Over the past five to ten years, a number of countries have introduced large-scale reform of their authorization regimes. In the E.U., for example, the 2003 Authorisation Directive has brought major changes to the authorization practices of member countries. Compliance with the Authorisation Directive required some E.U. member countries to make major changes to their authorization regimes. New legislation or regulations have been enacted to transition the member states’ regulatory frameworks to a general authorization regime.
More recently, a number of countries have transitioned from service- and technology-specific licensing regimes to more neutral frameworks that feature unified or multi-service authorizations. Hong Kong China, Jordan, South Africa, Botswana, Uganda, Kenya, Nigeria, Tanzania, India, and Trinidad and Tobago are among the countries that have recently adopted new unified or multi-service authorization regimes. In some cases, the transition to a unified or multi-service authorization regime is accompanied by the introduction of a general authorization framework.
Countries have taken different approaches to introducing changes to the authorization regime. However, one common practice is the use of public consultations. The introduction of new authorization regimes is almost always preceded by a public consultation on issues related to changing the regime. Regulators seek feedback from industry stakeholders on a variety of matters, including:
- the proposed licensing framework;
- the types of authorizations to be issued in the new regime;
- the terms and conditions of the proposed new authorizations;
- the proposed process for issuing authorizations;
- the schedule for implementing the new regime; and
- the transition to the new licensing regime.
In a number of cases, including Hong Kong China, Kenya, and India, for example, the public consultation had more than one phase. Different issues were tackled at different stages of the consultation process. A multi-stage consultation process has several advantages. The introduction of a new authorization regime raises many complex issues; conducting the consultation in several stages allows the regulator to manage the issues better. A multi-stage consultation also avoids overwhelming the regulator and industry stakeholders with information, data, and proposals. Finally, in a multi-stage consultation process, the regulator can better focus the consultation at each stage. For example, once the regulator has received feedback on the basic structure of an integrated licensing regime and has made a determination about the structure, subsequent consultations can focus on how this particular structure should be implemented. Stakeholders do not have to address the implementation of various proposed frameworks; they can focus their comments on the framework that has been tentatively adopted.

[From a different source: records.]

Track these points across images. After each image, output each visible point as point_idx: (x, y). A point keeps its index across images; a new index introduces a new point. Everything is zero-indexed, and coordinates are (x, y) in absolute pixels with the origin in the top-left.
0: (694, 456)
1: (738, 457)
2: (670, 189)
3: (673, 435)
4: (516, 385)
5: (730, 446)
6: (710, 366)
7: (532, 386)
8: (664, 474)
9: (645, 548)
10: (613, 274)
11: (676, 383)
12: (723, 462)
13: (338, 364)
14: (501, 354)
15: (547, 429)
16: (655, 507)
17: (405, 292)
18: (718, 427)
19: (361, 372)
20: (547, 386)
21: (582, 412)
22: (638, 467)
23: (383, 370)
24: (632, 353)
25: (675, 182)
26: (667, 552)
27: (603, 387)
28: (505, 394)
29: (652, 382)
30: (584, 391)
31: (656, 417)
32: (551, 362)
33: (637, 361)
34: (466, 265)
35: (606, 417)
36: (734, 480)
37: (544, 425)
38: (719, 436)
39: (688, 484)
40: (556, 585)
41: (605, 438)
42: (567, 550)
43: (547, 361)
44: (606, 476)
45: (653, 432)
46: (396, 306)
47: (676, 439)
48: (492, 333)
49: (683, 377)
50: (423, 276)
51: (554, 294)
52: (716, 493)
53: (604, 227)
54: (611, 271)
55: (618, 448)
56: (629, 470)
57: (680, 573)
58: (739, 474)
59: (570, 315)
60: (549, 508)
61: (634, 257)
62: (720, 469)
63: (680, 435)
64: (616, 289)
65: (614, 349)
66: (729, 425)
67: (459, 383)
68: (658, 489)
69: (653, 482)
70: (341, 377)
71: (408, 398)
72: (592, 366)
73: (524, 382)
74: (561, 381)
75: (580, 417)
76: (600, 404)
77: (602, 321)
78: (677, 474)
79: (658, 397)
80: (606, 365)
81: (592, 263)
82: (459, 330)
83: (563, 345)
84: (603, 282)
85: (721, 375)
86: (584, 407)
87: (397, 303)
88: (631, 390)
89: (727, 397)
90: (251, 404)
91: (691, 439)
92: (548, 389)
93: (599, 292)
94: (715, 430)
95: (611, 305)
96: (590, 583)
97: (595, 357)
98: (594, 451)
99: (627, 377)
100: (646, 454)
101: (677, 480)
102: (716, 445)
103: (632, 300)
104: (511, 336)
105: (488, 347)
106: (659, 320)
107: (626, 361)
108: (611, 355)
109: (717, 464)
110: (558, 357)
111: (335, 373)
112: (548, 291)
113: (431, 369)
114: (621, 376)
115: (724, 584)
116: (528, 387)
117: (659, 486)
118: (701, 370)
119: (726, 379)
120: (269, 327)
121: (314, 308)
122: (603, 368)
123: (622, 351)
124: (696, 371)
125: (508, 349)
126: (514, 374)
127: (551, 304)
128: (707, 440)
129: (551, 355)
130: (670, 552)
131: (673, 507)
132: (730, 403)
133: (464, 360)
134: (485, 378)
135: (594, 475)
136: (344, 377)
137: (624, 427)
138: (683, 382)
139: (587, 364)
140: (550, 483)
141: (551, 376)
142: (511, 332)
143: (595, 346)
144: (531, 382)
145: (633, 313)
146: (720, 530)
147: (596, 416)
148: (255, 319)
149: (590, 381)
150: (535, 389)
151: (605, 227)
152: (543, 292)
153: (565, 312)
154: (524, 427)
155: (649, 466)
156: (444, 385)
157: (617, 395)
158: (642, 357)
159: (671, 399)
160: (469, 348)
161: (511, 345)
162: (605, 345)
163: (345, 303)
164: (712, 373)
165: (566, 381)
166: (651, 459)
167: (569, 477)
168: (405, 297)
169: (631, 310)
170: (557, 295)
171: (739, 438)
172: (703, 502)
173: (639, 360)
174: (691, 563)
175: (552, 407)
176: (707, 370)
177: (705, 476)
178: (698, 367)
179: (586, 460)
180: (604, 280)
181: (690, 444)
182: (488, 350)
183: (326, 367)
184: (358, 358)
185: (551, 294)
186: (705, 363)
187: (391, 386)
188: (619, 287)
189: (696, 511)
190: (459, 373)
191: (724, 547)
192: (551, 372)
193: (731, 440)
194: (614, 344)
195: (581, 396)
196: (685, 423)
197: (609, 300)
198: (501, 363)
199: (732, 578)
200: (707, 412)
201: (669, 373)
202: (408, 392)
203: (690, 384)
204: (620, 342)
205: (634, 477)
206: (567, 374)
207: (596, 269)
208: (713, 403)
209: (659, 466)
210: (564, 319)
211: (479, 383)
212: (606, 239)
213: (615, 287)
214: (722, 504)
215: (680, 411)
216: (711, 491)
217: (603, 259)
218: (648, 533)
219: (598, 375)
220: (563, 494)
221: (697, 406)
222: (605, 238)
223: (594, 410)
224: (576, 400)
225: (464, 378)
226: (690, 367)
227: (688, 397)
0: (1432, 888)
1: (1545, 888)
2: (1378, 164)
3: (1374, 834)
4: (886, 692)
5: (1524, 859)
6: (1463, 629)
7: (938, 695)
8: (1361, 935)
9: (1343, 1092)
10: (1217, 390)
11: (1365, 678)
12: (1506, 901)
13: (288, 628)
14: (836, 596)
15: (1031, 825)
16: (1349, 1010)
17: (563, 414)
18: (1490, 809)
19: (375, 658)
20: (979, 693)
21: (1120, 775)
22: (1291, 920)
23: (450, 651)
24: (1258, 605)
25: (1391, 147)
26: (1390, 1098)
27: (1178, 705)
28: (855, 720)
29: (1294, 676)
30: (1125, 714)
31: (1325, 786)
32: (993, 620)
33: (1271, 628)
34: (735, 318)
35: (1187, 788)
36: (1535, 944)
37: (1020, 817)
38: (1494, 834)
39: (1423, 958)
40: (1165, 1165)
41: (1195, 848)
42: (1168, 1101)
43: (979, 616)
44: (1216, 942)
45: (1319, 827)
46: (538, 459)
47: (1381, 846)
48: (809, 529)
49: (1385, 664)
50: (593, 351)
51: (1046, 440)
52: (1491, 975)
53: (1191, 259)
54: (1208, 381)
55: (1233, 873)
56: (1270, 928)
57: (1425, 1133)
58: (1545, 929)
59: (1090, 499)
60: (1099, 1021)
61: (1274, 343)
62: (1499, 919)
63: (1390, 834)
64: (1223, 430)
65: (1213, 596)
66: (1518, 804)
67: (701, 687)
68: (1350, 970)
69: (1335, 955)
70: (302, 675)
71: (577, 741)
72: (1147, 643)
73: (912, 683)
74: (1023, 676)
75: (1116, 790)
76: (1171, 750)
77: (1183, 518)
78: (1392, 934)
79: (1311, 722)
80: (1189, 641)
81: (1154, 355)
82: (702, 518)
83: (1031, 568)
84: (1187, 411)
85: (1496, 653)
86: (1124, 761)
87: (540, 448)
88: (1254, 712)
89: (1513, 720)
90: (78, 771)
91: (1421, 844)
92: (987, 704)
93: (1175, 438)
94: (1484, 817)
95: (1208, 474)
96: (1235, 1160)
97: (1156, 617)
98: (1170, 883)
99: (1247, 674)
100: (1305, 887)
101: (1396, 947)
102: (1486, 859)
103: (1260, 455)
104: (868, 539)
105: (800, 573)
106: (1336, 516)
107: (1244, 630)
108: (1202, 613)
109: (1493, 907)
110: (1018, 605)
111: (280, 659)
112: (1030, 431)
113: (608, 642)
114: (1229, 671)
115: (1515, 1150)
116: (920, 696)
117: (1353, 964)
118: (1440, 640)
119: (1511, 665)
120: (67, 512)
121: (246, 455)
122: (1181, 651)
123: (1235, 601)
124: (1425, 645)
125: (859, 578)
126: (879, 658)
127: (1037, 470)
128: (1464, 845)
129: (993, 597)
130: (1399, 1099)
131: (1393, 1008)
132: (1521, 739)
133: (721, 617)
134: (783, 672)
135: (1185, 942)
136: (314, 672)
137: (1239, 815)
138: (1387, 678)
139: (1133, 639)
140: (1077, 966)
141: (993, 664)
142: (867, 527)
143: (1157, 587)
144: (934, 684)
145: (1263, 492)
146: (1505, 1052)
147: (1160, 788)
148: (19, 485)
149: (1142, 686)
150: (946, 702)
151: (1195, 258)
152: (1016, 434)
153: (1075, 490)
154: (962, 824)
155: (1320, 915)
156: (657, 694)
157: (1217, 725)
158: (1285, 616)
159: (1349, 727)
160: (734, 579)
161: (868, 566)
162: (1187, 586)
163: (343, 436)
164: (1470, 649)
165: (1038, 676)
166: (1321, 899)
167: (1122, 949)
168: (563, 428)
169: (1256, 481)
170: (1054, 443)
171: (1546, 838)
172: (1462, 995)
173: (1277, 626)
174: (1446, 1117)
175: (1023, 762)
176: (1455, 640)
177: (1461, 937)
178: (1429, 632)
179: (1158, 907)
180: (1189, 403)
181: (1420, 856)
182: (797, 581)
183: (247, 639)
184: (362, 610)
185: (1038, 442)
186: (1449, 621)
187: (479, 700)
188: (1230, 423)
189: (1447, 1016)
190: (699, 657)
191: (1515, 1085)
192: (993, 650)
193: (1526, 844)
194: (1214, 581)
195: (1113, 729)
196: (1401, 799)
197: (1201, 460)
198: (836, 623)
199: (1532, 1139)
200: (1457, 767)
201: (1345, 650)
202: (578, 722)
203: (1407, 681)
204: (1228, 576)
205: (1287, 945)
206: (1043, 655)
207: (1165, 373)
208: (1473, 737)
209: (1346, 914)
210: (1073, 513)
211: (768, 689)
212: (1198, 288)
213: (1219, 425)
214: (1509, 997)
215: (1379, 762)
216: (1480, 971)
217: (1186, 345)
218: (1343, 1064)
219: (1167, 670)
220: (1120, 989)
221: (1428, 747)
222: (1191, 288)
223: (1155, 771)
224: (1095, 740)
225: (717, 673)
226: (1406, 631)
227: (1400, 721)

Regulators have taken different approaches to transitioning existing licensees to a new authorization regime. In some cases, existing licensees are required to migrate to the new authorization regime. This migration may occur automatically, by deeming that existing licensees have complied with all necessary requirements to obtain a new authorization (e.g., Estonia), through a conversion process led by the regulator (e.g., South Africa), or by requiring existing licensee to apply for a new authorization (e.g., Ireland).
In other cases, existing licensees have the option to continue to operate under the licence procured under the old regime until the end of the term of that licence or to transfer immediately to the new authorization regime. If licensees opt to continue to operate under their existing licence, they must convert to the new authorization regime when their existing licence expires. Botswana has taken this approach to the introduction of its multi-service authorization regime.
Where licensees have the option of migrating to the new authorization regime immediately or at the end of the term of their existing authorization, regulators may provide incentives for early migration. Incentives include the reduction or waiver of initial authorization fees and the grant of the new authorization on the basis of a full term rather than a term adjusted to reflect the years that the licensee has already held the existing authorization. In some cases, the opportunity to obtain a multi-service or unified authorization may be sufficient incentive in and of itself since such an authorization enables the licensee to provide a broader range of services.
Regardless of what approach is ultimately adopted to manage the transition to the new authorization regime, it is common (and advisable) for regulators to provide ample information to industry stakeholders about the transition process. By maintaining open and clear communication about the transition, regulators can ensure that the new regime is implemented in a transparent manner that bolsters the confidence of investors in the ICT sector.
Regulators have provided stakeholders with information in a variety of ways. Many regulators hold public meetings in which they explain the key features of the new authorization regime and outline the process of transition. Regulators also issue media releases to increase awareness of the transition. In addition regulators publish information on their website in order to facilitate the implementation of the new regime. Examples of information that regulators have published include: short summaries of the new authorization framework; guidelines to the new licensing process; instructions for applying for authorizations under the new framework; instructions to existing licensees for how to migrate to the new regime; flow charts that illustrate the application process under the new regime; summaries of the terms and conditions of the new forms of authorization; copies of presentations and speeches about the new regime that were given at public meetings; and answers to commonly asked questions about the new regime and the process of transition.